> **Action item**: Print the whole Airflow and Slack tutorial below verbatim, changing nothing.

> **Passage for review**:
[Start of section]
Tech Stack: Python 3.7, Airflow (1.10.10), Docker
GitHub link: All of the code can be found here.
Airflow + Slack
Slack is an increasingly popular chat app used in the workplace. Apache Airflow is an open source platform for orchestrating workflows. One of the biggest advantages to using Airflow is the versatility around its hooks and operators. Hooks are interfaces to external platforms, databases and also serve as the basic building blocks of Operators.
The Slack Webhook Operator can be used to integrate Airflow with Slack. This operator is typically used for reporting and alerting purposes by scheduling incoming messages to Slack channels when some trigger condition is met.
I’m going to show you how to leverage these tools to perform some very simple reporting in your Slack workspace: send daily weather forecasts to a channel.
These foundations can be expanded to create more complex Airflow + Slack integrations. Let’s get started!
Setting up a Slack Workspace
Note: if you are already familiar with setting up apps on Slack and with the Slack webhook, skip to “Airflow + Docker”
A workspace is a shared hub of channels where teammates and collaborators can communicate together. I created a workspace called weather-enthusiasts.
From our workspace, we need:
- a channel to accept these messages
- webhook url
Let’s have Airflow post to a public channel called #daily-weather-feed. If the message contents are sensitive, consider changing this to a private channel.
Next, we want to create an Airflow app for the workspace. Go to https://api.slack.com/apps and click
Create New App
This should lead you to a modal where you can set the App name. Airflow will post messages under the name you select. For simplicity, I named my app
airflow
.
[End of section]
> **Entries supplied**:
[Start of section]
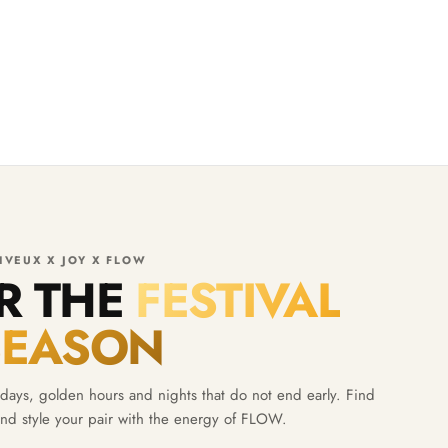
IVEUX X JOY X FLOW
OR THE
FESTIVAL
SEASON
ays, golden hours and nights that do not end early. Find
nd style your pair with the energy of FLOW.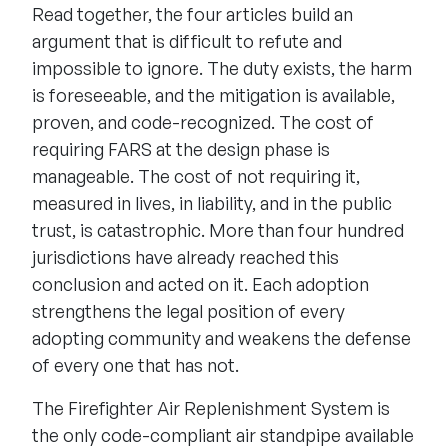
Read together, the four articles build an
argument that is difficult to refute and
impossible to ignore. The duty exists, the harm
is foreseeable, and the mitigation is available,
proven, and code-recognized. The cost of
requiring FARS at the design phase is
manageable. The cost of not requiring it,
measured in lives, in liability, and in the public
trust, is catastrophic. More than four hundred
jurisdictions have already reached this
conclusion and acted on it. Each adoption
strengthens the legal position of every
adopting community and weakens the defense
of every one that has not.
The Firefighter Air Replenishment System is
the only code-compliant air standpipe available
[End of section]
> **Solution for this task**:
Tech Stack: Python 3.7, Airflow (1.10.10), Docker
GitHub link: All of the code can be found here.
Airflow + Slack
Slack is an increasingly popular chat app used in the workplace. Apache Airflow is an open source platform for orchestrating workflows. One of the biggest advantages to using Airflow is the versatility around its hooks and operators. Hooks are interfaces to external platforms, databases and also serve as the basic building blocks of Operators.
The Slack Webhook Operator can be used to integrate Airflow with Slack. This operator is typically used for reporting and alerting purposes by scheduling incoming messages to Slack channels when some trigger condition is met.
I’m going to show you how to leverage these tools to perform some very simple reporting in your Slack workspace: send daily weather forecasts to a channel.
These foundations can be expanded to create more complex Airflow + Slack integrations. Let’s get started!
Setting up a Slack Workspace
Note: if you are already familiar with setting up apps on Slack and with the Slack webhook, skip to “Airflow + Docker”
A workspace is a shared hub of channels where teammates and collaborators can communicate together. I created a workspace called weather-enthusiasts.
From our workspace, we need:
- a channel to accept these messages
- webhook url
Let’s have Airflow post to a public channel called #daily-weather-feed. If the message contents are sensitive, consider changing this to a private channel.
Next, we want to create an Airflow app for the workspace. Go to https://api.slack.com/apps and click
Create New App
This should lead you to a modal where you can set the App name. Airflow will post messages under the name you select. For simplicity, I named my app
airflow
.